Mentre attendeva che l’aeronave attraccasse, Deja era tornata a essere un fascio di nervi. Continuava a toccarsi i capelli, acconciati e legati in modo da ricadere morbidamente sulla spalla sinistra e decorati con piccoli fermagli di diamanti che scendevano dalla corona come una cascata luminosa di gocce di rugiada. Anche Larissa era nervosa e le aveva sistemato innumerevoli volte la gonna e lo strascico, in modo che tutto cadesse perfettamente. L’abito, azzurro come i suoi occhi, aveva ricami in oro dalle forme geometriche ed era impreziosito da una cintura di acquamarina. Indossava il sigillo al pollice della mano sinistra, la lunga collana di sua madre con il pendente e a entrambi i polsi portava dei braccialetti a catenella in cui erano incastonati dei topazi della stessa tonalità.
Quando Larissa aprì la porta a Zaron, lui la guardò con approvazione, le sfiorò con un bacio la mano e la poggiò all’incavo del braccio. Deja inspirò profondamente ed espirando lasciò che tutto il suo nervosismo uscisse assieme all’aria, drizzò le spalle, gomito in fuori, mano poggiata sul corpetto e il volto atteggiato a imitare inconsciamente l’espressione “da stato” del padre.
Poco prima di uscire all’aria aperta, Zaron si fermò e si rivolse a lei.
- So che a Issa è comune cortesia che un uomo porga il braccio per accompagnare una signora, tuttavia qui a Halanda uomini e donne non si toccano spesso in pubblico.
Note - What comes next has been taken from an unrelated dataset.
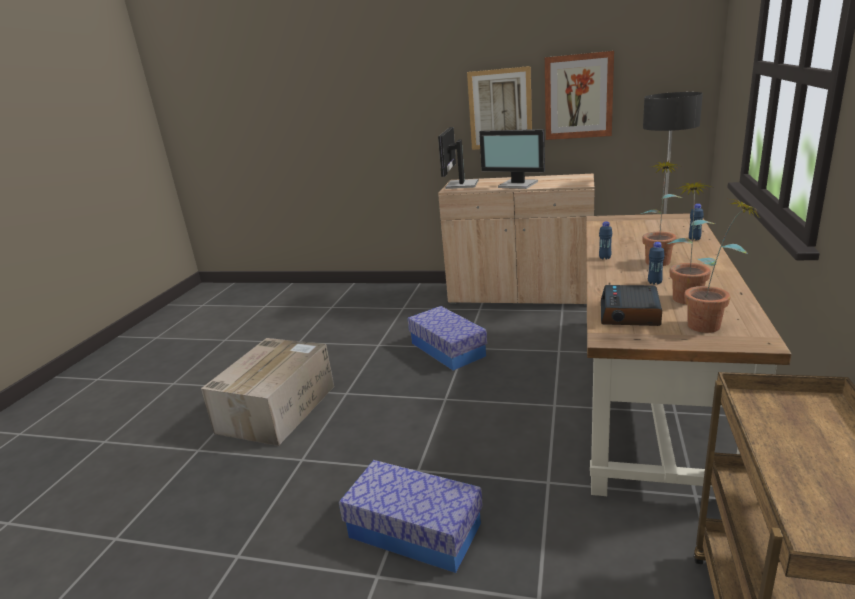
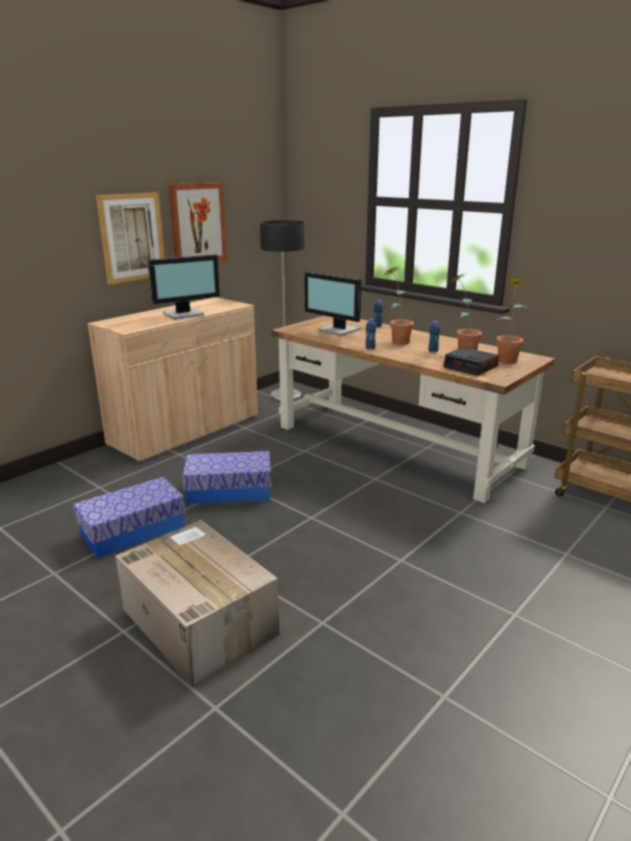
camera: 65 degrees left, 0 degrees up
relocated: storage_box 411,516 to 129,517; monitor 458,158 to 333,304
Se tu fossi una nobile rakiana ci si aspetterebbe che camminassi al mio fianco, a mezzo passo dietro di me. Come vuoi che ci presentiamo?
La mano di Deja, che era stata con leggerezza posata sull’avanbraccio di Zaron, si strinse.
- Se per te è lo stesso, preferirei avere il tuo braccio, mio signore.
Scendendo la breve rampa che li separava dal terreno Deja fu investita dall’aria calda e secca della capitale. Si guardò in giro velocemente, cercando di assimilare il più possibile i particolari dell’ambiente circostante.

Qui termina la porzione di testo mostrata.